— Товарищи!… Братцы!… Не я ведь, брат это, Семен!… Я ведь говорил: отдай деньги-то!… Тут, хоть вам, ну! Не хочет!… А я что же! Восподи!
Никитин, не глядя на него, сказал:
— Ваше слово, гражданин Смолин.
Дмитрий замолчал. Обшлага опотели, и он, поддернув рукава кверху, сел на закром. Ноги же продолжали бежать.
— Гражданин Смолин, ничего? Ваше слово…
Дмитрий бессильно шевельнул широкими, точно разваленными челюстями. Мужики отвернулись от него, как от дурного запаха.
Натруженным голосом сказал Калистрат Ефимыч:
— А ты, Микитин, мне сказать дай. Вишь, закоптили человека.
Мужики кашлянули, харкнули, согласились.
— Говори, Листрат Ефимыч!
Неослабные, тенью зашли его глаза. Тело большое и черное, как весенние земли, оттолкнуло лавку. Протянул к мужикам волосатые, твердые руки. Голос нутряной, зыбью по телам идущий.
— Сын ведь! Небось думаете — брехать буду? Не поверите… Не убивал, говорю: не убивал! На душу греха не берите! Другой убил, а не этот!… Мне что! Не люблю я их, ушел от них — душу замуслили!… А зря человека зачем убивать, православные?
Здесь пискливо, не по-человечески, залился Дмитрий. Тычась мокрым, опухшим лицом в синюю тьму, близ стола, пищал он неразборчиво. Только выхлестывались, как камни в потоке, слова:
— Ваша благородие… ваша благородие…
Никитин посмотрел на мужиков:
— А ты выйди, Калистрат Ефимыч.
Черный и холодный голос как зимние воды. И лед — далекие волосатые глаза Калистрата Ефилыча.
— Не пойду! Хочу я знать, кто моего сына убьет.
Как проснувшись, взвизгнул Дмитрий.
— Батя!
Соболезнуя, сказал кто-то из угла:
— Не оживет!…
Вышли за дверь. У телеги посовещался штаб. По бумаге прочел Никитин. Холодный и жестокий клок бумаги как кусок замороженного снега. Злые и насупленные коричневые стены амбара.
“По приказу временного штаба революционных войск… за предательсгвенное убийство борцов революции… высшей мере наказания — расстрелу”.
Отопрелые, скользкие Дмитриевы руки. Грудь опухшая. Точно скидывая грязь, трясутся колени.
— Эх, трус! — сказал мужик с винтовкой. — Держись! Скотина при смерти и та не мокнет. — И, протягивая ковш самогонки, добавил: — Пей — крепче будешь!…
Никитин, дотрагиваясь горячей длинной рукой до поясницы Калистрата Ефимыча, огустело сказал:
— Не томись, Ефимыч! Нельзя иначе.
Как лемех в черной земле, блестели у того зубы. Завило желтым ветром черную длинную бороду; голос завило петлей предсмертной:
— Знаю!… Я тебе помешал, сына-то пошто угоняшь? Не уйду я от тебя, понял? Убей ты меня сразу — куда ведешь?
— Не томись.
— Убей, говорю, сразу! На свою голову меня держишь! Отпусти!… Жалко ведь — сы-ын!…
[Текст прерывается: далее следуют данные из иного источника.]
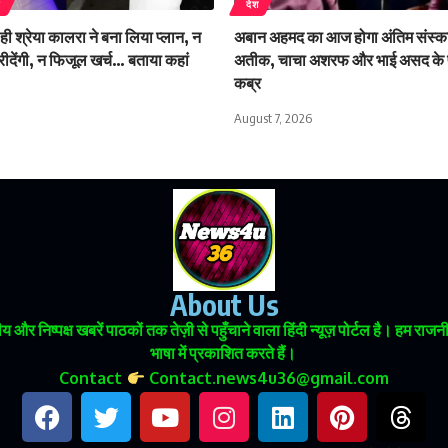
न
देश
ही श्रेया कालरा ने बना लिया प्लान, न
अबान अहमद का आज होगा अंतिम संस्का
ीदेंगी, न फिजूल खर्च… बताया कहां
अतीक, चाचा अशरफ और भाई असद के प
कब्र
August 7, 2026
About Us
 और निष्पक्ष खबरें पाठकों तक तेज़ी से पहुँचाने वाला हिंदी न्यूज़ पोर्टल है। हम
भाषा में प्रकाशित करते हैं।
Contact
Contact.news4u36@gmail.com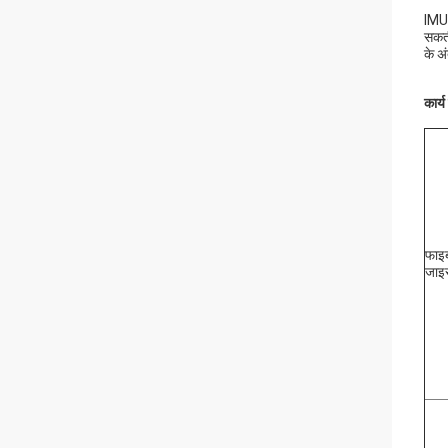
IMU7
सकती
के अ
कार्
फाइ
जाइर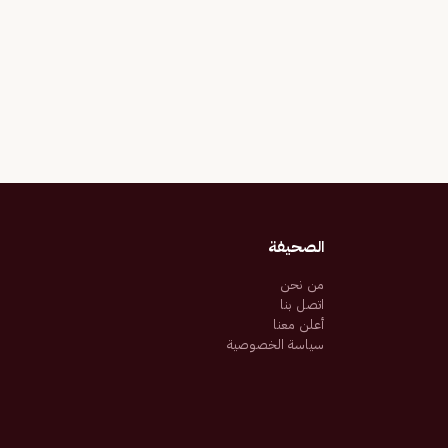
الصحيفة
من نحن
اتصل بنا
أعلن معنا
سياسة الخصوصية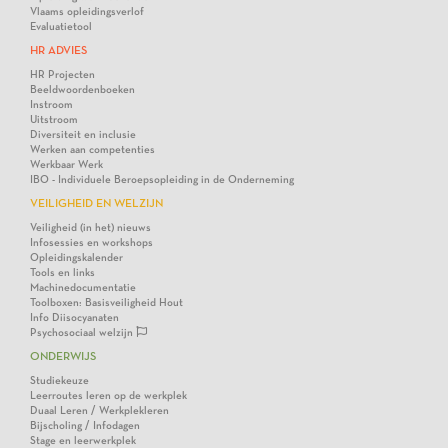
Vlaams opleidingsverlof
Evaluatietool
HR ADVIES
HR Projecten
Beeldwoordenboeken
Instroom
Uitstroom
Diversiteit en inclusie
Werken aan competenties
Werkbaar Werk
IBO - Individuele Beroepsopleiding in de Onderneming
VEILIGHEID EN WELZIJN
Veiligheid (in het) nieuws
Infosessies en workshops
Opleidingskalender
Tools en links
Machinedocumentatie
Toolboxen: Basisveiligheid Hout
Info Diisocyanaten
Psychosociaal welzijn
ONDERWIJS
Studiekeuze
Leerroutes leren op de werkplek
Duaal Leren / Werkplekleren
Bijscholing / Infodagen
Stage en leerwerkplek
Желтая, широкая, как осина, шинель. А тело из нее растет выше, тянется глаз неодолимый, глубокий, как тайга.
— Не знаю, зачем он пришел. Не приходил бы! Кто-то убил, в ответ надо убить. Убьем!
Отгибая, отламывая сучья, напролом, как сохатый, уходил Калистрат Ефимыч. Желтая звенела под ногой земля, еще сильнее звенело сердце.
— На свою гибель!… не пускашь!…
— Не могу!
Вытянулся, засох, вырастая из зеленой шинели Никитин. Тоскливая вздыхала земля — запахами горькими, чужими. Желтой лисицей шмыгнул, шевельнув кусты, ветер.
Вдруг схватил сук сосновый, подломившийся, оторвал, с силой ударил по кусту. И еще, еще.
Тихо хряпая, отлетали, вонзались в землю острые щепы. Переломился сук, из средины волной опала полевая пыль. Выпрямил Никитин сухую спину и ровной походкой пошел к амбару.
— Постановление исполнено?
Мужики, сплевывая, играли в карты. Рыжебородый доиграл банк и, тасуя карты, отвечал:
— Ето обязательно!
И, подымая колоду для снимки, спросил:
— Тебе сдавать, Мики.ин?
— Нет.
— Ладно… Вот ба-анк!… Четыре керенки! Но, кто?